Will besieged Gov. Andrew Cuomo like his dad before him be the second Hamlet on the Hudson?  

New York City Mayor Bill de Blasio called for Gov. Andrew Cuomo to resign, following a report of the sixth woman accusing the governor of sexual misconduct.  

Would now the governor look at a picture of his dad and say alas poor Yorick “Me Too” got me.

Mayor de Blasio said that the latest accusation is too much and Cuomo must go.

Joining him are a blizzard of New York lawmakers calling for Gov. Cuomo to either resign or be impeached

Ironically, the Governor’s dad was widely considered a potential front-runner for the Democratic nomination for president in both 1988 and 1992, though he declined to seek the nomination both times. 

His legacy as a reluctant standard-bearer for the Democrats in presidential elections led to his being dubbed “Hamlet on the Hudson.” 

Mario was defeated for a fourth term as governor by George Pataki in what was then the Republican Revolution of 1994.

Reporters at the time equated Mario Cuomo’s agonizing over whether to seek the presidency with a Shakespearian drama, all the way to dubbing him “Hamlet on the Hudson” for his “to be or not to be” president brooding.

It was carried to an extreme in late 1991 when Cuomo dragged out the suspense for nearly three months before waiting until 90 minutes before the filing deadline in New Hampshire before taking himself out of the competition.

And in 2019, his son might have been looking at a revival of that same play as the rumor was that he was mulling over a 2020 run to bump off  President Trump and take a shot at becoming the third sitting New York governor (and seventh incumbent governor overall) to relocate to the White House.
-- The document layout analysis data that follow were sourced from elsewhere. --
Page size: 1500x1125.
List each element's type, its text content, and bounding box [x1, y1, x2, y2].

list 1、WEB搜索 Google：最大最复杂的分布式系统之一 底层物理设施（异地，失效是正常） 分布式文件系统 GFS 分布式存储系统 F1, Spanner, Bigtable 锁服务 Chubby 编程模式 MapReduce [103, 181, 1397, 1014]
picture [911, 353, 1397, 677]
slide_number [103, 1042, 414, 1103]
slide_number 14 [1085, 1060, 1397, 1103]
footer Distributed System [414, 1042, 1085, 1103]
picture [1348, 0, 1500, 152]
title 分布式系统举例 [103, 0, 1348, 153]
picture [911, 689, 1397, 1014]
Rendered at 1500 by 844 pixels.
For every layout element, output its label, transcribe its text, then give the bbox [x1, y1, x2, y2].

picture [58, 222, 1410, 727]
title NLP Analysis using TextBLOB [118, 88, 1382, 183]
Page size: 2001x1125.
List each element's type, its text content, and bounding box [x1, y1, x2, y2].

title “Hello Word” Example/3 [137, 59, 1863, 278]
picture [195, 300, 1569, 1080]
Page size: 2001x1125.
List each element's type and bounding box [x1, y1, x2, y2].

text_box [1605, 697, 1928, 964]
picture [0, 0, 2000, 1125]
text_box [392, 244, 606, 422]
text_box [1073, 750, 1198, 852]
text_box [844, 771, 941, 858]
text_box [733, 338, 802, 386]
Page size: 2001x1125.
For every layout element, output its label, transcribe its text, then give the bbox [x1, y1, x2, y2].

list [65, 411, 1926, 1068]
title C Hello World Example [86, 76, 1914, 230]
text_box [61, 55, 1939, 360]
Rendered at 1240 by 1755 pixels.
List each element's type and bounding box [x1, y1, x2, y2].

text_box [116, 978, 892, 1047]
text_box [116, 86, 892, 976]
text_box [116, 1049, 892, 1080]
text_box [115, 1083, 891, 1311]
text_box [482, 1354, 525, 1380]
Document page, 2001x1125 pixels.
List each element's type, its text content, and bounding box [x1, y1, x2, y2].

The other two from the Empire State were Franklin Roosevelt and Grover Cleveland.

But the current New York governor apparently was unwilling to endure “the slings and arrows of outrageous fortune” in a growing field that presented “a sea of troubles” for an establishment figure (Cuomo is not only a third-term governor, but a former HUD Secretary during the Clinton Administration and, for 15 years, a Kennedy son-in-law– getting married, no less, in the same church that was the site of JFK’s funeral mass).

Now the governor is strutting and fretting perhaps his final hour on the stage as his majesty the governor of New York.  

Now he is facing renewed calls for him to resign over allegations of sexual indiscretions or misconduct, which he seems to feel are mere friendly, warm-hearted manifestations of a loving Italian nature. 

But the feeling is hardly ubiquitous as the curtain for Act III opens.